Starting with the 7th season, in which only one episode was airing per week, sketches have been incorporated into the format of the show. Besides the hosts, Kostas, the floor manager, and Stathis, a cameraman, make usual appearances in those sketches. Kostas (referred to as Kostakis) and Stathis (referred to as Pasoktsis) have been a part of some of the show's inside jokes for a while.
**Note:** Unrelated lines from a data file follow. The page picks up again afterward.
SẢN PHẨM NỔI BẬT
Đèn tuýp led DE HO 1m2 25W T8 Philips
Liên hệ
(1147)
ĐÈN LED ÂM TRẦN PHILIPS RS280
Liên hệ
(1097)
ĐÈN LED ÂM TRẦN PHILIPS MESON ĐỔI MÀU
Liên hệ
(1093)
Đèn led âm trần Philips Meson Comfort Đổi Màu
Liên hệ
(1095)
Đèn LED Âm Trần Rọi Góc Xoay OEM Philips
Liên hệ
An invaluable and much loved member of the group was Sardela, Stathis' dog. She would come along to every taping and could be seen walking around the set. She died after the end of season 8. The hosts paid tribute to her on the first episode of season 9.

==Episodes==

| Season |  | Episodes | Originally aired |  | TV network |
| First aired | Last aired |
|  | 1 | 54 | 14 April 2008 | 27 June 2008 | ANT1 |
|  | 2 | 45 | 6 October 2008 | 10 June 2009 |
|  | 3 | 141 | 5 October 2009 | 3 June 2010 |
|  | 4 | 96 | 11 October 2010 | 1 June 2011 |
|  | 5 | 90 | 24 October 2011 | 30 May 2012 |
|  | 6 | 65 | 29 October 2012 | 4 June 2013 |
|  | 7 | 26 | 11 November 2013 | 2 June 2014 |
|  | 8 | 24 | 17 November 2014 | 8 June 2015 |
|  | 9 | 24 | 23 November 2015 | 6 June 2016 |
|  | 10 | 15 | 21 November 2016 | 5 June 2017 |
|  | 11 | 22 | 27 November 2017 | 4 June 2018 |
|  | 12 | 16 | 4 February 2019 | 27 May 2019 | Skai TV |
|  | 13 | 8 | 16 March 2020 | 11 May 2020 | YouTube |
|  | 14 | 93 | 11 January 2021 | 27 May 2021 | Open TV |
|  | 15 | 78 | 8 November 2021 | 14 April 2022 | ANT1 |
|  | 16 | 65 | 17 October 2022 | 6 April 2023 |
|  | 17 | 61 | 6 November 2023 | 22 April 2024 |
|  | 18 | 39 | 11 November 2024 | 9 April 2025 |
|  | 19 | 49 | 3 November 2025 | 1 April 2026 |

==Reception==
A lot of "conservatives" like Kostas Prekas have criticised the show for "crossing the line", stating that "...they are making fun of everybody, they are pricks. This show must end.". The hosts have largely not paid attention to such statements, opting instead to make fun of them through their videos.

The show still remains one of the most popular shows on Greek television, especially among younger audiences.

==Etymology==
"Radio arvyla" is a Greek idiom that means "false rumor" or fake "news". Literally it means "army-boot radio".